L'évolution des prix de l'huile de palme dépendra des volumes de production. Le deuxième trimestre (avril, mai et juin) de cette année sera celui où l'offre d'huile de palme sera la plus faible.
Les conditions météorologiques pendant la période des semis en Amérique du Nord seront un facteur déterminant pour les perspectives de prix après mai. Tout aléa météorologique en Amérique du Nord pourrait entraîner une hausse des prix.
Les prix à terme de l'huile de soja sur le CBOT américain devraient rebondir en raison de la réduction de la production nationale d'huile de soja aux États-Unis et continueront de bénéficier d'une forte demande américaine de biodiesel.

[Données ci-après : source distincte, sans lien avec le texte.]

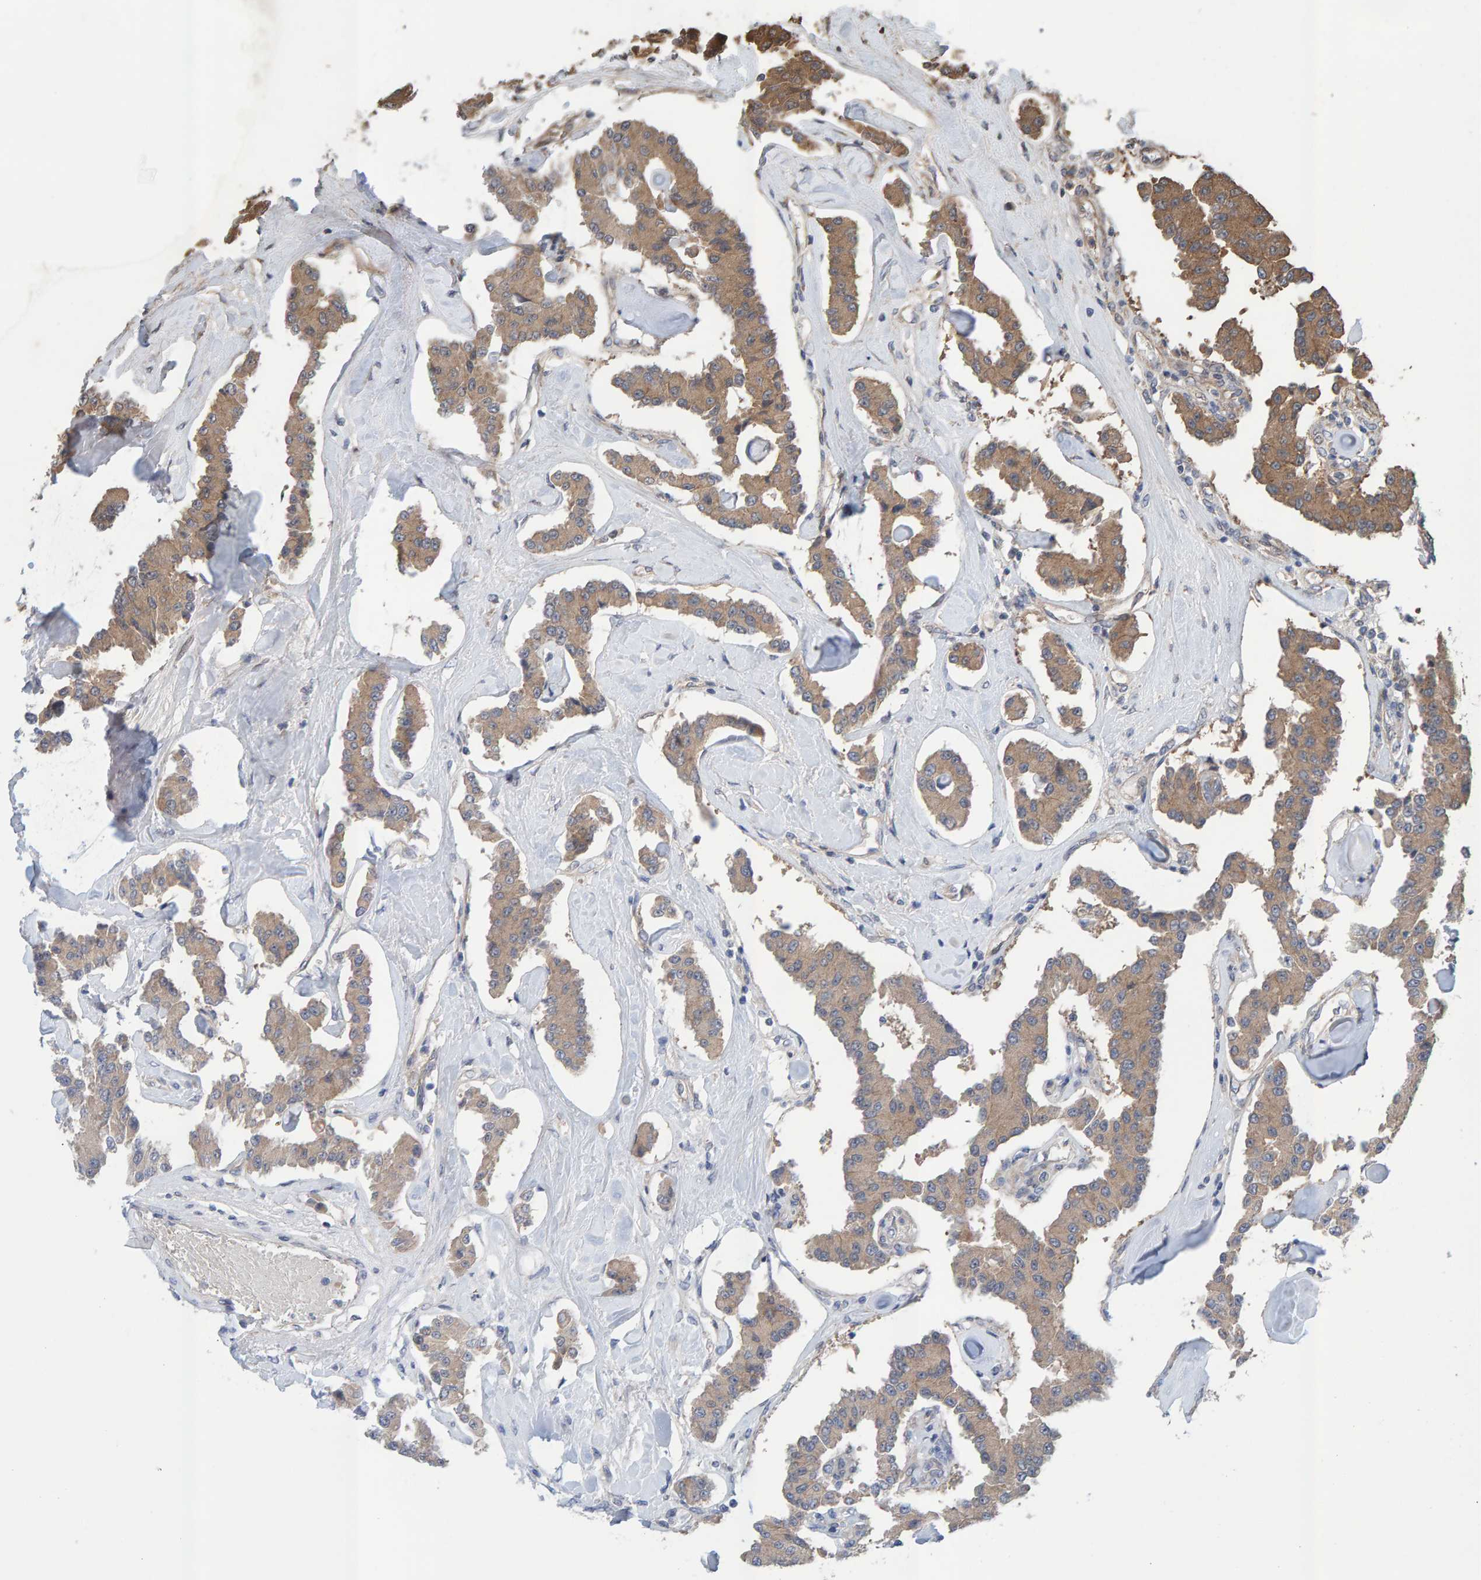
{"staining": {"intensity": "weak", "quantity": ">75%", "location": "cytoplasmic/membranous"}, "tissue": "carcinoid", "cell_type": "Tumor cells", "image_type": "cancer", "snomed": [{"axis": "morphology", "description": "Carcinoid, malignant, NOS"}, {"axis": "topography", "description": "Pancreas"}], "caption": "Carcinoid was stained to show a protein in brown. There is low levels of weak cytoplasmic/membranous staining in approximately >75% of tumor cells.", "gene": "LRSAM1", "patient": {"sex": "male", "age": 41}}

L'huile de soja américaine au comptant deviendra l'huile végétale la plus chère au monde, et ce facteur soutiendra les prix de l'huile de colza.
Les prix de l'huile de tournesol semblent avoir atteint leur niveau le plus bas.
Résumer
Les principaux facteurs d'influence seront les conditions météorologiques en Amérique du Nord, la production d'huile de palme et la directive sur les biocarburants.
Les conditions météorologiques demeurent un facteur déterminant en agriculture. Les bonnes conditions climatiques, qui ont favorisé les récentes récoltes et fait chuter les prix des céréales et des oléagineux à leur plus bas niveau depuis plus de trois ans, pourraient ne pas durer et doivent être considérées avec prudence.
Les prix agricoles ne sont pas baissiers compte tenu des aléas climatiques.